Uit gesprekken met medewerkers was ons gebleken dat naast de angst voor de gevolgen van het melden, de ervaring dat men ‘meestal niets meer over een melding terughoorde’ reden was om niet te melden. Er werd dan ook van uitgegaan dat de mogelijkheid van niet-bestrafbaar (blamefree) melden en een snelle terugrapportage de meldingsbereidheid konden verhogen. Dit leidde tot de volgende werkwijze.



Maandelijks worden alle meldingen van de afgelopen maand besproken en gecategoriseerd naar soort (voeding, medicatie, apparatuur, communicatie, overig3) en naar ernst (graad 1: geen gevolgen voor de patiënt; graad 2: medium-carebehandeling volstaat om de gevolgen van het incident op te vangen; graad 3: intensive-carebehandeling is nodig; graad 4: blijvend letsel aan de patiënt; graad 5: patiënt overlijdt4).



Per melding wordt bepaald of er onmiddellijke actie noodzakelijk is. Criteria voor directe actie zijn de ernst van de (te verwachten) schade aan de patiënt (graad 3-5) en clustering van minder ernstige meldingen die een structurele onderliggende oorzaak lijken te hebben. Met actie wordt in dit verband een Root Cause Analysis (RCA) bedoeld, die wij hebben vertaald met SIRE: Systematische Incident Reconstructie en Evaluatie.

 

Foto: Hans Oostrum

SIRE


Een SIRE begint met het zo nauwkeurig mogelijk vastleggen van alle relevante gegevens die met het incident in verband kunnen staan. Alle gegevens worden op een tijdsbalk ingevuld, waarna het incident op papier wordt gereconstrueerd. Er wordt een literatuurstudie verricht naar factoren die eventueel aan het ontstaan van het incident hadden kunnen bijdragen, het hadden kunnen voorkomen of de gevolgen hadden kunnen beperken. Uit de evaluatie komt vervolgens een advies voort over de te volgen strategie om herhaling van soortgelijke incidenten te voorkomen.


Voor de uitvoering van dergelijke, bij voorkeur evidence-based, veranderingen worden de reeds bestaande commissies Materiaal en Protocollen veelvuldig ingezet. Waar nodig initieert de CKV nieuwe werkgroepen, bewaakt het implementatietraject, en houdt een vinger aan de pols wat betreft de handhaving van de veranderingen van vaak ingeslopen gewoonten.
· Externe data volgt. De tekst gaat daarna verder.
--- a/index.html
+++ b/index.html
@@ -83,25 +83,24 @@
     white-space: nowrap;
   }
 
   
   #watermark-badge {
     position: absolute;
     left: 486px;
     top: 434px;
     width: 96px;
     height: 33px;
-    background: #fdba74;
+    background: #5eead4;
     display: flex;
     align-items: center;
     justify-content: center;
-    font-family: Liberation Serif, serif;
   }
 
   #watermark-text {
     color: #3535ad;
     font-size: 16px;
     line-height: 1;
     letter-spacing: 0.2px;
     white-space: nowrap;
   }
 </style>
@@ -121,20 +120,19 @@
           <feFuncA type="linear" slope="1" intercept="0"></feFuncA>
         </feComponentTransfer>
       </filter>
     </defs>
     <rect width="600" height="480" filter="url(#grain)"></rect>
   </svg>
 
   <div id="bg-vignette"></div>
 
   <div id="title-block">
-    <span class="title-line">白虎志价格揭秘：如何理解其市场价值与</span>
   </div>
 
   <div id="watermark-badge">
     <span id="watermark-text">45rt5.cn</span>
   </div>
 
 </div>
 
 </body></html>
Na elke vergadering van de CKV krijgen alle melders persoonlijk bericht over wat er over hun melding is besproken. Bij voorkeur wordt de melder tevens gevraagd om samen met een of meerdere commissieleden aan de SIRE te werken.


Alle meldingen komen in een in MS-Access gemaakte database terecht en ieder halfjaar worden eventuele trends


in de meldingen geanalyseerd. Als er sprake is van een trend, bijvoorbeeld een bepaald type medicatiefouten, vormt dit eveneens aanleiding voor een SIRE.

Stijging


Vanaf het eerste begin werden de medewerkers geïnformeerd over het achterliggende gedachtegoed van de CKV door middel van klinische lessen, afdelingsvergaderingen en persoonlijke mailing. Tevens werden zij ertoe aangespoord zoveel mogelijk te melden. Als ruim criterium gold ‘alles wat niet de bedoeling was’.
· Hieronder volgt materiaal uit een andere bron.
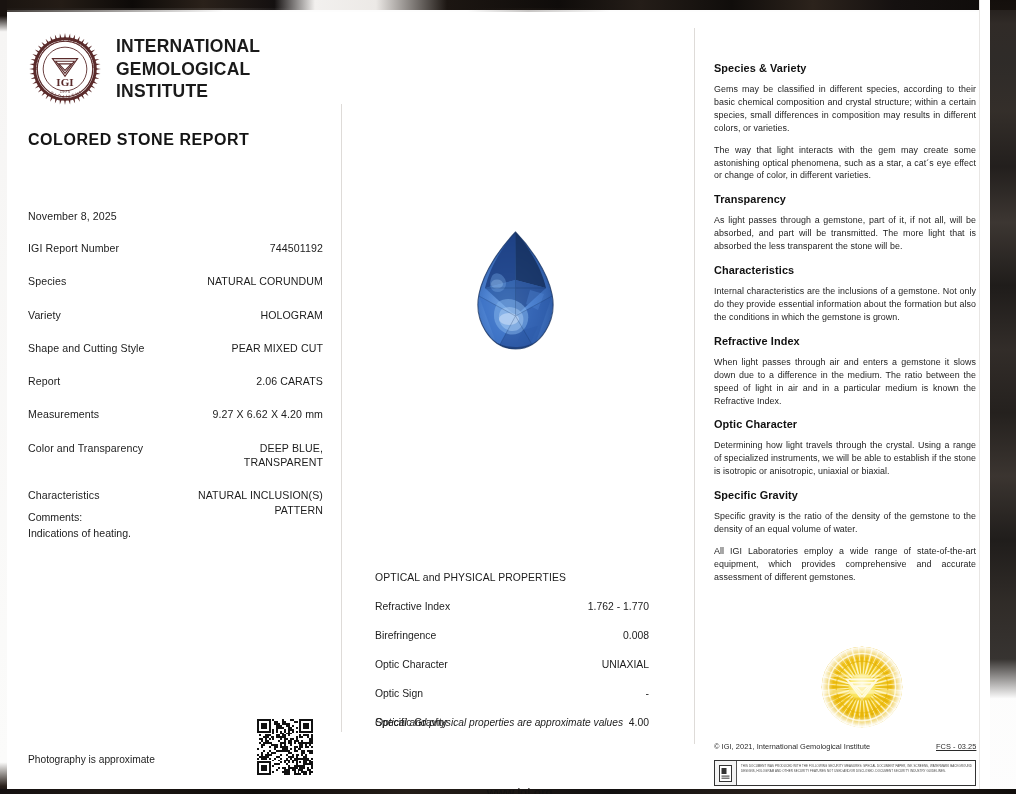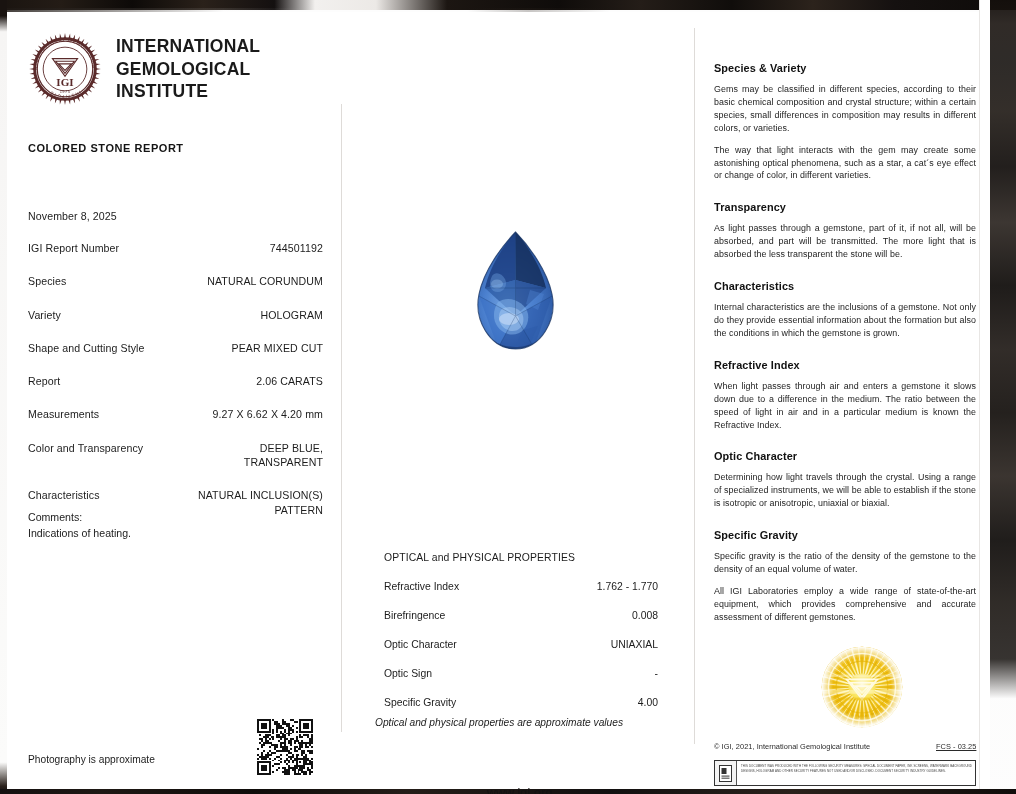--- a/index.html
+++ b/index.html
@@ -93,22 +93,22 @@
 
   .brand-lines {
     font-size: 17.5px;
     font-weight: bold;
     letter-spacing: .2px;
     line-height: 1.28;
     color: #1a1a1a;
   }
 
   #report-type {
-    margin-top: 36px;
-    font-size: 11px;
+    margin-top: 25px;
+    font-size: 16px;
     font-weight: bold;
     letter-spacing: .55px;
     color: #141414;
   }
 
   
   #left-col {
     position: absolute;
     top: 198px; left: 21px;
     width: 295px;
@@ -165,23 +165,22 @@
   
   #gem-figure {
     position: absolute;
     top: 218px; left: 461px;
     width: 95px; height: 123px;
   }
 
   
   #optical-block {
     position: absolute;
-    top: 540px; left: 368px;
+    top: 560px; left: 368px;
     width: 274px;
-    margin-left: 9px;
   }
   #optical-title {
     font-size: 10.4px;
     color: #1c1c1c;
     letter-spacing: .1px;
     margin-bottom: 18px;
   }
   .opt-row {
     display: flex;
     justify-content: space-between;
@@ -211,21 +210,21 @@
     top: 50px; left: 707px;
     width: 262px;
   }
   .sec-head {
     font-size: 10.9px;
     font-weight: bold;
     color: #111111;
     letter-spacing: .1px;
     margin-bottom: 9px;
   }
-  .sec-head.spaced { margin-top: 19px; }
+  .sec-head.spaced { margin-top: 11px; }
   .sec-para {
     font-size: 8.9px;
     line-height: 1.45;
     color: #1d1d1d;
     text-align: justify;
     margin-bottom: 9px;
     letter-spacing: .05px;
   }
Met behulp van het archief van de ziekenhuis-MIP-commissie werd bij wijze van nulmeting een retrospectieve analyse gemaakt van de meldingen uit de vijf voorafgaande jaren (1997 tot eind 2001).
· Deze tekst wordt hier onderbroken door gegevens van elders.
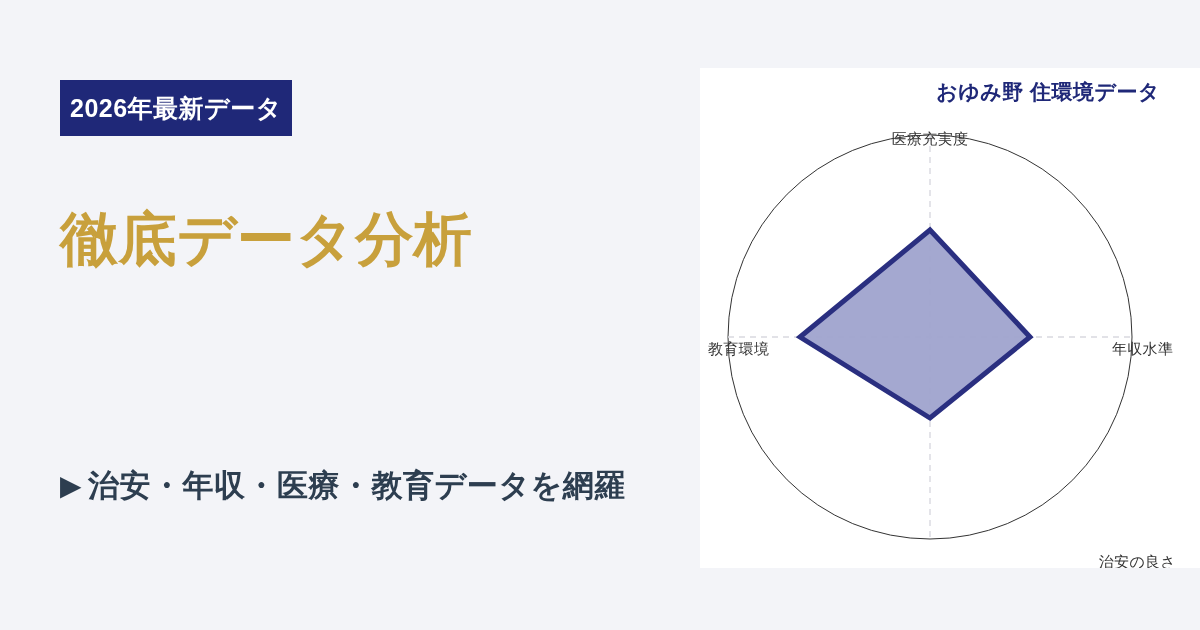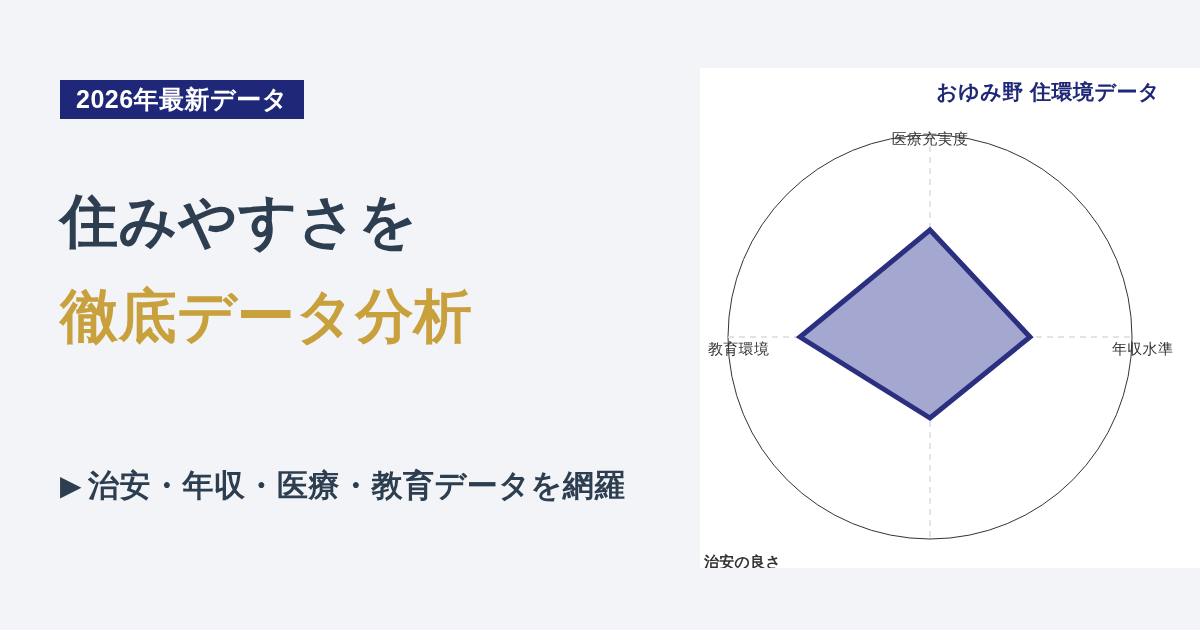--- a/index.html
+++ b/index.html
@@ -28,23 +28,23 @@
     left: 60px;
     top: 0;
     width: 660px;
     height: 630px;
   }
 
   .badge {
     position: absolute;
     left: 0;
     top: 80px;
-    height: 39px;
+    height: 56px;
     box-sizing: border-box;
-    padding: 0 16px;
+    padding: 0 10px;
     display: inline-flex;
     align-items: center;
     background: #1f2878;
     color: #ffffff;
     font-size: 25px;
     font-weight: bold;
     letter-spacing: 0.5px;
     line-height: 1;
     white-space: nowrap;
   }
@@ -118,35 +118,34 @@
   }
   .axis-label {
     position: absolute;
     font-size: 15px;
     color: #333333;
     white-space: nowrap;
     letter-spacing: 0.3px;
     margin-top: 17px;
   }
   .lbl-top    { left: 0;   top: 45px;  width: 460px; text-align: center; }
-  .lbl-bottom { left: 4px;   top: 468px; width: 460px; text-align: left; font-weight: bold; }
+  .lbl-bottom { left: 16px;   top: 468px; width: 460px; text-align: right; }
   .lbl-left   { left: 8px;  top: 255px; }
   .lbl-right  { left: 412px;top: 255px; }
 </style>
 </head>
 <body>
 
 <div id="ogp-card">
 
   <div class="left-col">
 
     <div class="badge">2026年最新データ</div>
 
     <div class="headline">
-      <span class="hl-line hl-dark">住みやすさを</span>
       <span class="hl-line hl-gold">徹底データ分析</span>
     </div>
 
     <div class="subline">
       <span class="tri-icon">▶</span>
       <span>治安・年収・医療・教育データを網羅</span>
     </div>
 
   </div>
Het absoluut aantal meldingen was in de jaren 1997-2001 (nulmeting) gemiddeld 30 (spreiding 19-42); in 2002 was het gestegen tot 105 (figuur 1). Gerelateerd aan het aantal opnames was het gemiddelde van de nulmeting 0,06; in 2002 was het relatief aantal meldingen gestegen tot 0,24 per opgenomen patiënt (figuur 2).


Figuur 3 toont dat het aantal meldingen het sterkst toenam in de categorie ‘apparatuur en gebruiksartikelen’ (factor 6,9), gevolgd door ‘overig’ (factor 5,6), ‘communicatie’ (factor 5), ‘voeding’ (factor 3,9) en ‘medicatie’ (factor 1,8).


De (potentiële) ernst van de gevolgen van de incidenten nam af.


Het aantal aan de ouders vertelde incidenten steeg van gemiddeld 12 procent pre-interventie (spreiding 5-18%), naar 28 procent post-interventie (factor 2,3) (figuur 4).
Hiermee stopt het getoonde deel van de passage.